Ce texte remet en cause un système de gouvernance dual qui a pourtant fait ses preuves depuis des années. Distinguant clairement l'expert qu'est l'IRSN de l'autorité qu'est l'ASN pour les installations civiles, il est reconnu et plébiscité dans le monde entier. Adopté par de nombreux pays européens, il a prouvé son efficacité, qu'il s'agisse d'évaluer la prolongation à cinquante ans de la durée d'exploitation des centrales existantes et la conception de l'EPR, de tirer les enseignements de la catastrophe de Fukushima et de l'accident de radiothérapie d'Épinal ou encore de mesurer les risques associés à la centrale ukrainienne de Zaporijjia. Les experts de l'IRSN sont sollicités par de nombreux pays et ses chercheurs assurent la direction de grands projets internationaux.
Votre projet de fusion-absorption a été conçu dans le but affiché de raccourcir les délais des procédures réglementaires, qui pénaliseraient les projets nucléaires, sans réduire la performance de sûreté. Si ce texte était finalement adopté, il est presque certain qu'il ne permettrait pas d'atteindre l'objectif visé et qu'il affecterait à terme la confiance dans la filière nucléaire.

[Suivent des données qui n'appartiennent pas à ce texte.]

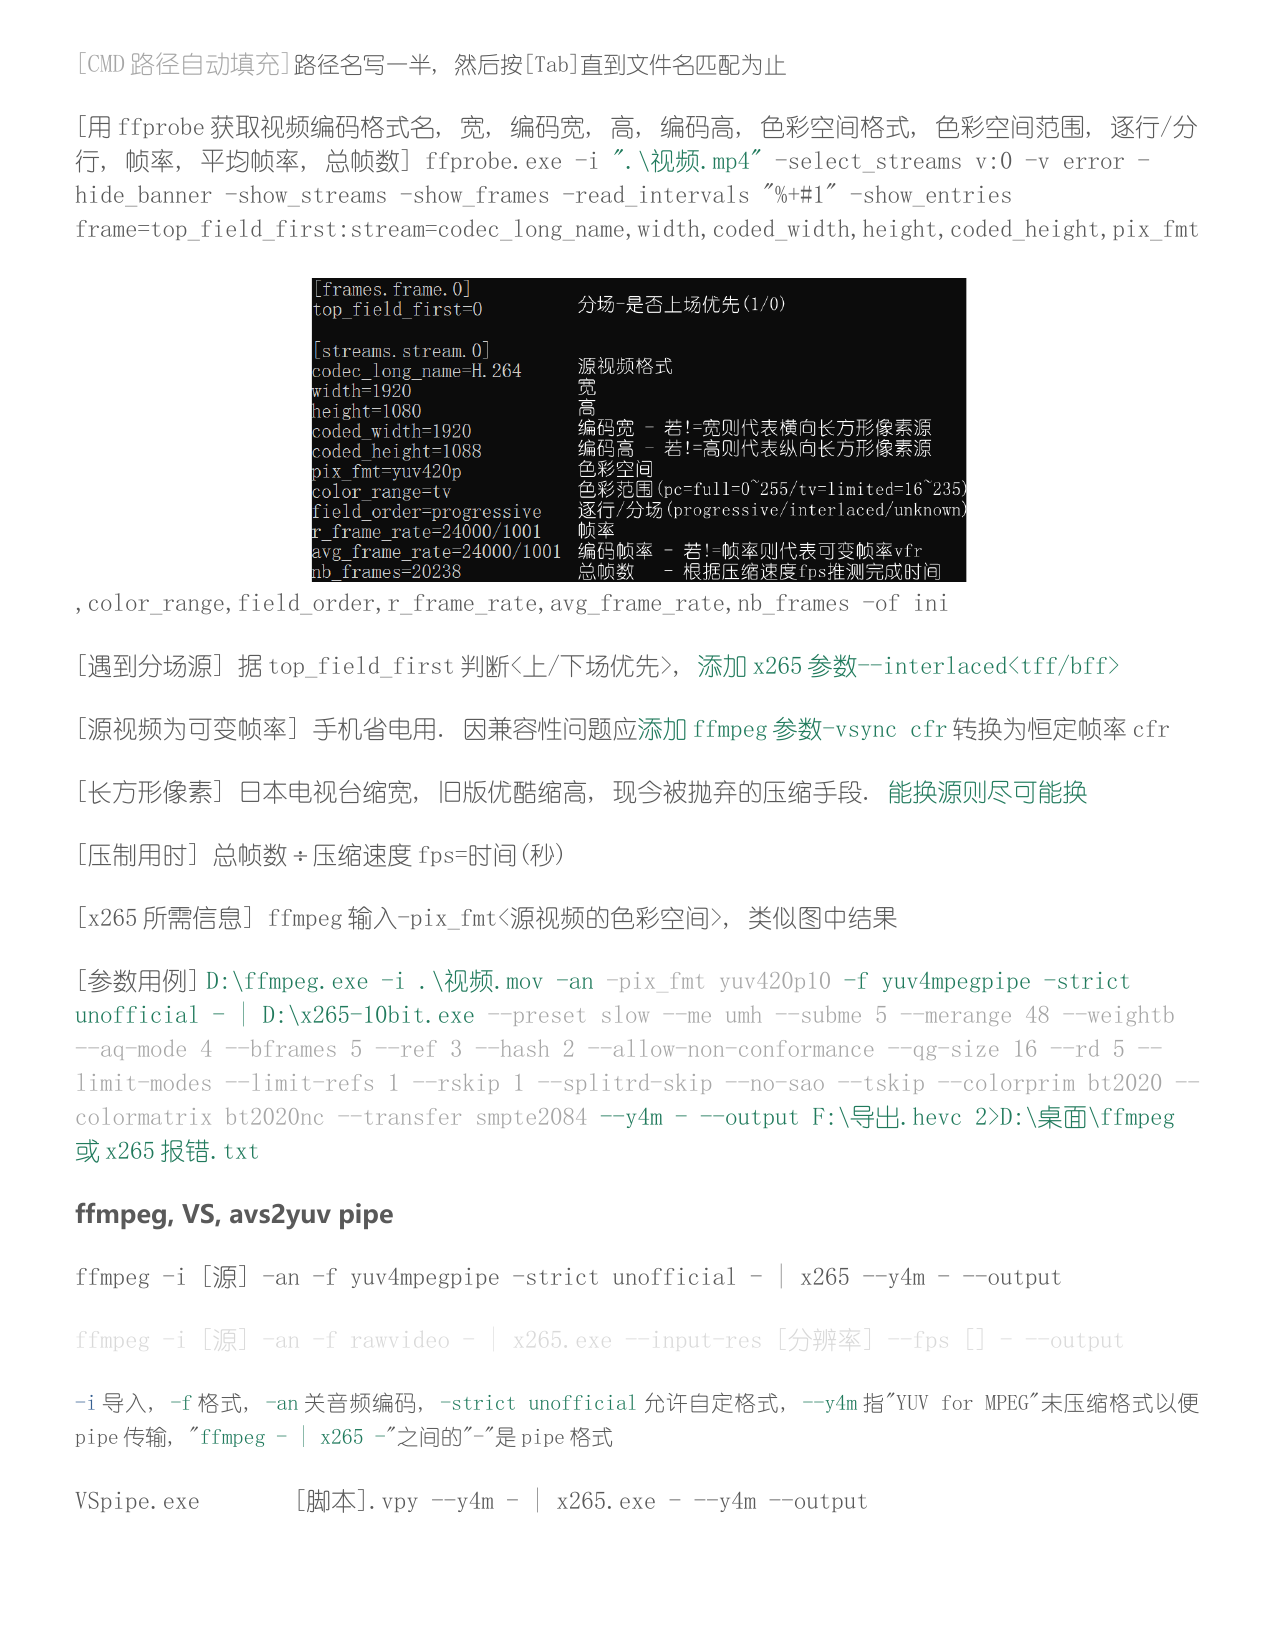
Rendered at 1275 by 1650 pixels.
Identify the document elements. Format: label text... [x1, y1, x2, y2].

picture [311, 278, 967, 582]
text -i导入, -f格式, -an关音频编码, -strict unofficial允许自定格式, --y4m指"YUV for MPEG"未压缩格式以便pipe传输, "ffmpeg - | x265 -"之间的"-"是pipe格式 [75, 1386, 1200, 1454]
text [长方形像素] 日本电视台缩宽, 旧版优酷缩高, 现今被抛弃的压缩手段. 能换源则尽可能换 [75, 774, 1200, 808]
text [源视频为可变帧率] 手机省电用. 因兼容性问题应添加ffmpeg参数-vsync cfr转换为恒定帧率cfr [75, 711, 1200, 745]
subtitle ffmpeg, VS, avs2yuv pipe [75, 1196, 1200, 1230]
text [用ffprobe获取视频编码格式名, 宽, 编码宽, 高, 编码高, 色彩空间格式, 色彩空间范围, 逐行/分行, 帧率, 平均帧率, 总帧数] ffprobe.exe -i ".\视频.mp4" -select_streams v:0 -v error -hide_banner -show_streams -show_frames -read_intervals "%+#1" -show_entries frame=top_field_first:stream=codec_long_name,width,coded_width,height,coded_height,pix_fmt,color_range,field_order,r_frame_rate,avg_frame_rate,nb_frames -of ini [75, 109, 1200, 619]
text [x265所需信息] ffmpeg输入-pix_fmt<源视频的色彩空间>, 类似图中结果 [75, 900, 1200, 934]
text ffmpeg -i [源] -an -f yuv4mpegpipe -strict unofficial - | x265 --y4m - --output [75, 1259, 1200, 1293]
text [参数用例] D:\ffmpeg.exe -i .\视频.mov -an -pix_fmt yuv420p10 -f yuv4mpegpipe -strict unofficial - | D:\x265-10bit.exe --preset slow --me umh --subme 5 --merange 48 --weightb --aq-mode 4 --bframes 5 --ref 3 --hash 2 --allow-non-conformance --qg-size 16 --rd 5 --limit-modes --limit-refs 1 --rskip 1 --splitrd-skip --no-sao --tskip --colorprim bt2020 --colormatrix bt2020nc --transfer smpte2084 --y4m - --output F:\导出.hevc 2>D:\桌面\ffmpeg或x265报错.txt [75, 963, 1200, 1167]
text ffmpeg -i [源] -an -f rawvideo - | x265.exe --input-res [分辨率] --fps [] - --output [75, 1323, 1200, 1357]
text [CMD路径自动填充] 路径名写一半, 然后按[Tab]直到文件名匹配为止 [75, 46, 1200, 80]
text VSpipe.exe [脚本].vpy --y4m - | x265.exe - --y4m --output [75, 1483, 1200, 1517]
text [遇到分场源] 据top_field_first判断<上/下场优先>, 添加x265参数--interlaced<tff/bff> [75, 648, 1200, 682]
text [压制用时] 总帧数÷压缩速度fps=时间(秒) [75, 837, 1200, 871]
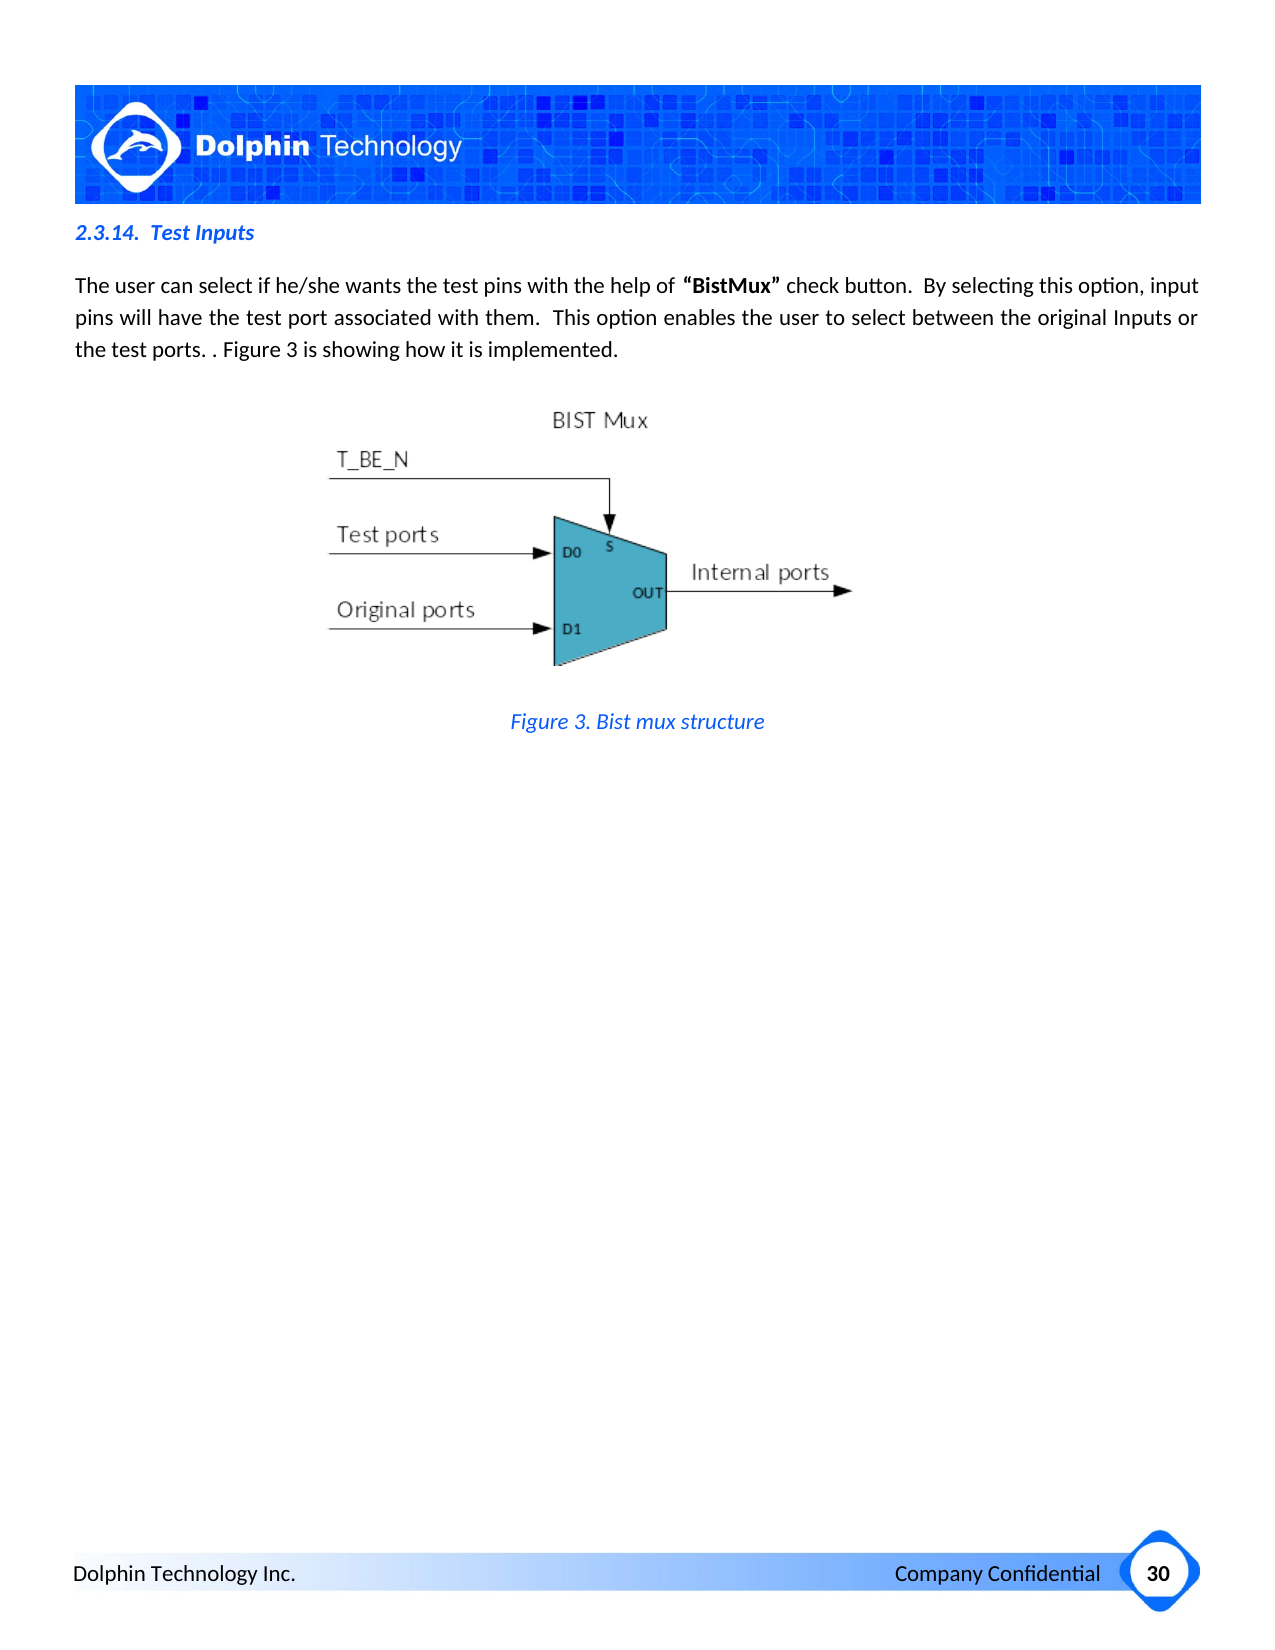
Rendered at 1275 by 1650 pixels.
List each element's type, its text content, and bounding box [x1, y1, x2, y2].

picture [75, 1529, 1201, 1614]
subtitle Test Inputs [75, 218, 1200, 246]
picture [75, 85, 1202, 204]
text Figure 3. Bist mux structure [75, 707, 1200, 736]
text The user can select if he/she wants the test pins with the help of “BistMux” check button. By selecting this option, input pins will have the test port associated with them. This option enables the user to select between the original Inputs or the test ports. . Figure 3 is showing how it is implemented. [75, 271, 1200, 363]
picture [77, 1568, 84, 1579]
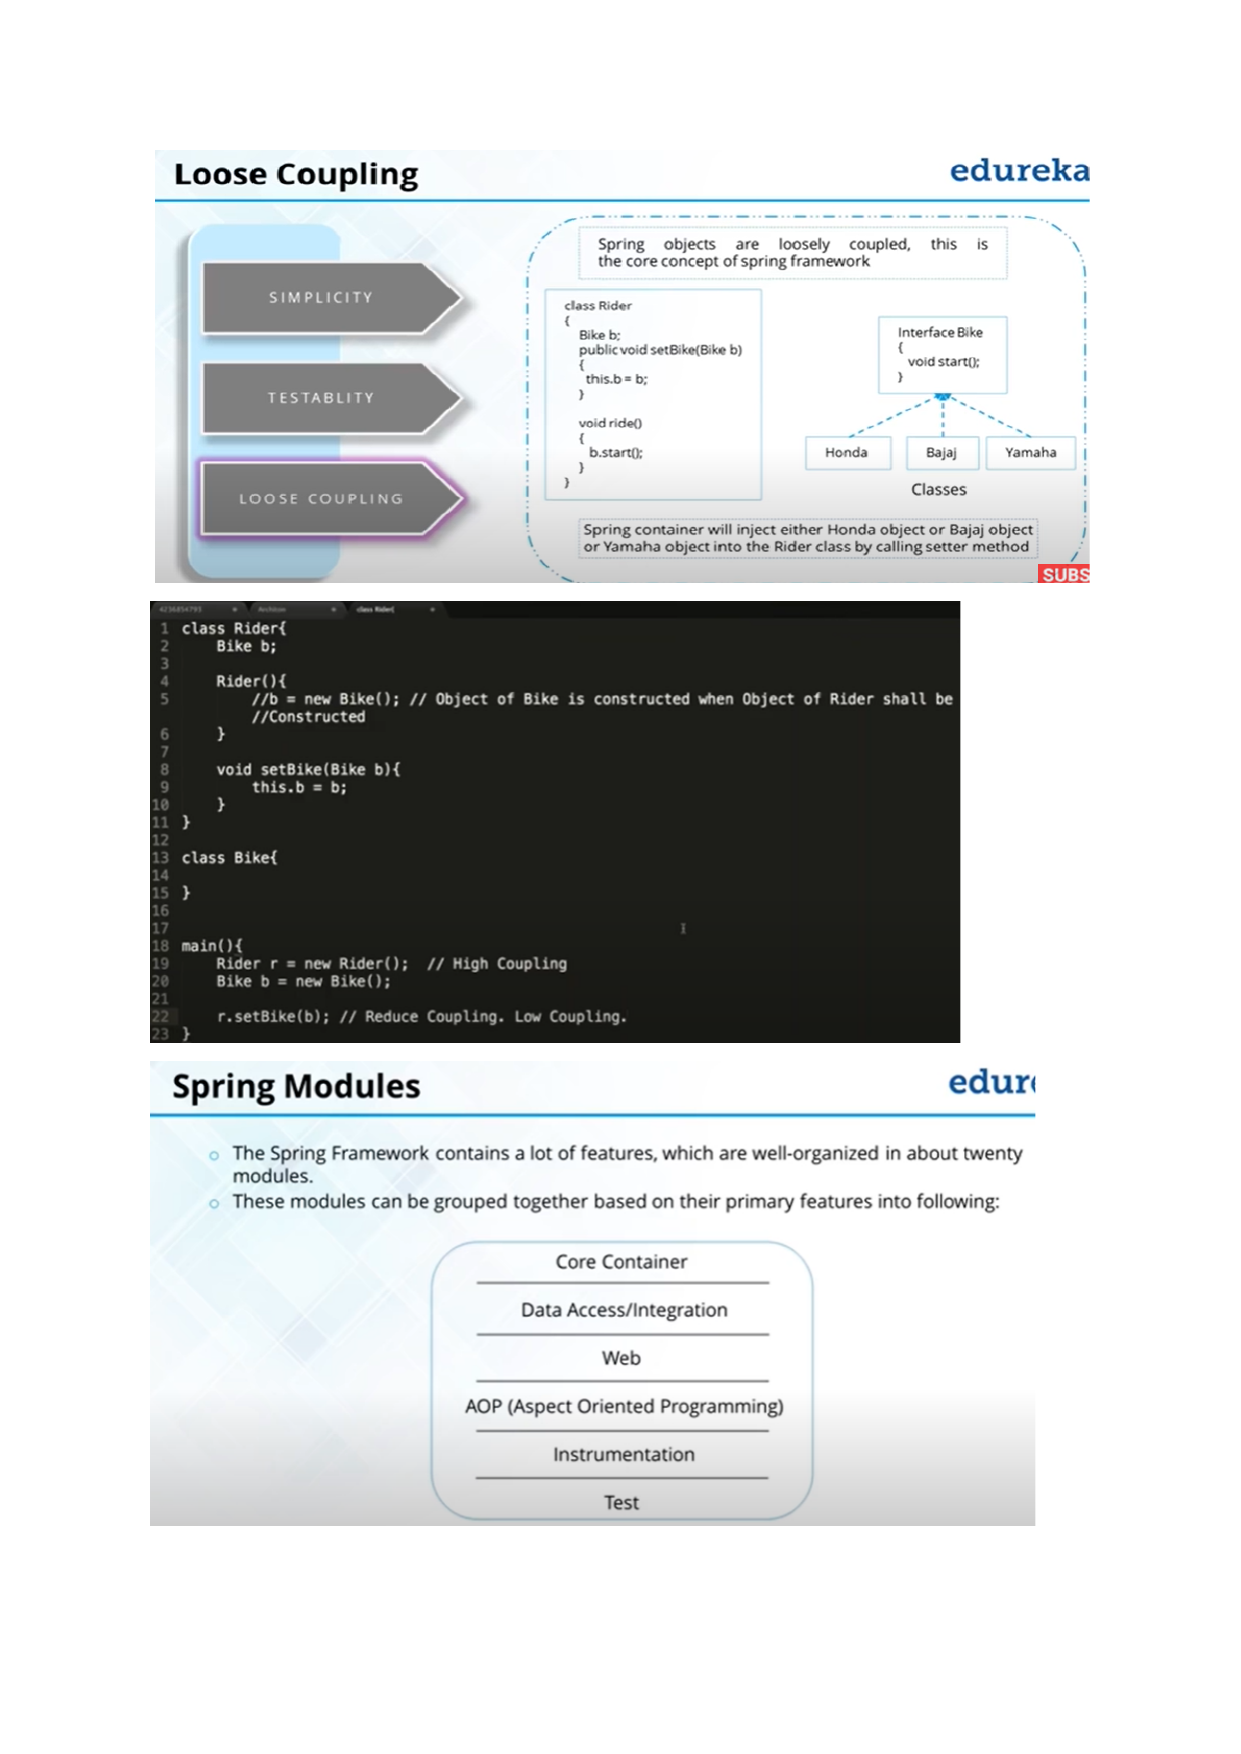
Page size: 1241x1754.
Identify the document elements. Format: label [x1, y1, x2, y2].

picture [155, 150, 1090, 583]
picture [150, 601, 961, 1043]
picture [150, 1061, 1036, 1526]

Il y a trois raisons à cela. Premièrement, l'allongement des délais est dû non pas aux dérives de l'expertise scientifique de l'IRSN mais à la bureaucratisation croissante du contrôle de la sûreté, que vous avez soulignée vous aussi. Comme cette évolution est imputable aux pratiques de l'Autorité de sûreté nucléaire, la fusion IRSN-ASN n'aura pas d'effets positifs, elle pourrait même aggraver la situation.